Bookending Insta-Love™ are JL Merrow’s Better Than Cola and Gifted in Tongues, and, given the title of the antho, you can clearly guess that all three stories have a sci-fi theme, but each are unique and wonderful in their own right. Better Than Cola truly has a beauty all its own, though, as it not only takes on the obsession with outward appearance but gender assignments, as well, all wrapped up in an alien species that are more light than substance but can wear the shell of a human and, for all intents and purposes, appear human but must be trained in the art of doing so. I loved the twist of something so banal as a handshake taking on a rather interesting connotation to Summer Storms, and I loved that the species themselves took on a collective identity outside of gender norms. With a sweet humor and unbridled warmth, Merrow brings Nathan and Summer Storms together, and I loved everything about this story’s message, as well as the beauty of its ending.

Insta-Love™ is Josephine Myles’ tongue-in-cheek take on, what else, the insta-love trope, set it a futuristic world where the chemically and cosmetically enhanced Skip meets his match in Wildman, a Gaian “natural” who’s on his Fallow year, which is something like the Amish Rumspringa, just to give you a frame of reference.

In a morning after setting, one in which Skip has woken up without the benefit of the “right emoti-chems,” and to what was supposed to be a one-night-stand with Wildman, the story becomes Skip’s education in sex and love, about confusing sex with love (and the natural chemical high they both inspire), and about taking the time to let a relationship grow from the seed of connection.
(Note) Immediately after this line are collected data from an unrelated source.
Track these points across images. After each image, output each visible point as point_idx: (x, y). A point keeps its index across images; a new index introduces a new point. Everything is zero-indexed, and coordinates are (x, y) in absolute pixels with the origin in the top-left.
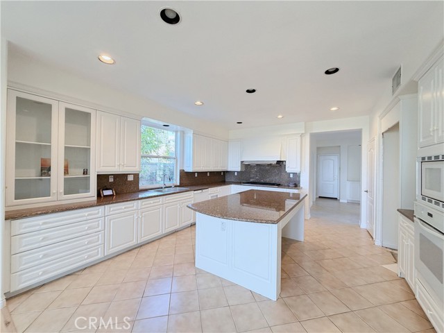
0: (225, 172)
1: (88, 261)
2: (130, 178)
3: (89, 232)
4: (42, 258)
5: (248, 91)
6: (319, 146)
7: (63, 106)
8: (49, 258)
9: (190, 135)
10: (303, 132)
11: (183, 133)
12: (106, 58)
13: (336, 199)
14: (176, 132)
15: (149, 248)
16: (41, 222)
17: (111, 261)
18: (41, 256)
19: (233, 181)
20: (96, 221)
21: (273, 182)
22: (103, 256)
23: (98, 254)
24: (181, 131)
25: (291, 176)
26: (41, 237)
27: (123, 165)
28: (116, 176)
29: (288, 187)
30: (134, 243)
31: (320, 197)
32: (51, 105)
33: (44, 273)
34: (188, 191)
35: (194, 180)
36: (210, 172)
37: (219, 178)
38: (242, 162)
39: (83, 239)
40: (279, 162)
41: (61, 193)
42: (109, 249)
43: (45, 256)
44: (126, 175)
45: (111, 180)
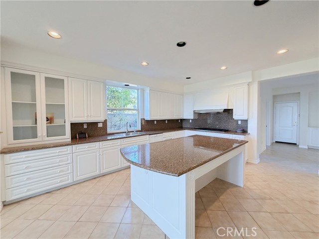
0: (182, 120)
1: (61, 184)
2: (100, 125)
3: (60, 164)
4: (26, 180)
5: (179, 45)
6: (274, 94)
7: (43, 76)
8: (32, 181)
9: (147, 91)
10: (250, 81)
11: (143, 90)
12: (54, 34)
13: (296, 144)
14: (138, 90)
15: (108, 177)
16: (24, 156)
17: (79, 185)
18: (25, 179)
19: (188, 126)
20: (66, 157)
21: (222, 128)
22: (72, 181)
23: (68, 180)
24: (141, 89)
25: (240, 122)
26: (25, 166)
27: (91, 116)
28: (89, 124)
29: (235, 132)
30: (97, 173)
31: (276, 142)
32: (35, 76)
33: (28, 190)
34: (144, 135)
35: (152, 127)
36: (168, 120)
37: (177, 124)
38: (194, 111)
39: (56, 169)
40: (225, 111)
41: (44, 136)
42: (77, 177)
43: (28, 179)
44: (96, 123)
45: (85, 127)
Of the three stories in the collection, this one offers the most food-for-thought.

Closing things out is Merrow’s wild and crazy and a little bit kinky Gifted in Tongues, in which Torvald “Spitz” Spitzbergen wakes up in a prison cell with a Felid named Tao, and I would say the fur flies, but mostly it’s the sparks between Spitz and Tao that are out of this world. There’s a little prison sex, and, of course, trying to figure out how to get themselves out of the predicament they’ve found themselves in. And, somewhere along the way, the discovery that maybe they aren’t quite done exploring each other a little more. This story is full of imagination and clever dialogue, and is a sexy and imaginative way to close out the anthology, for sure.

It’s kind of hard to go wrong with either of these authors, individually. Put them together in one place, with the right combination of stories, and you’re bound for an entertaining way to spend a couple of hours with a book.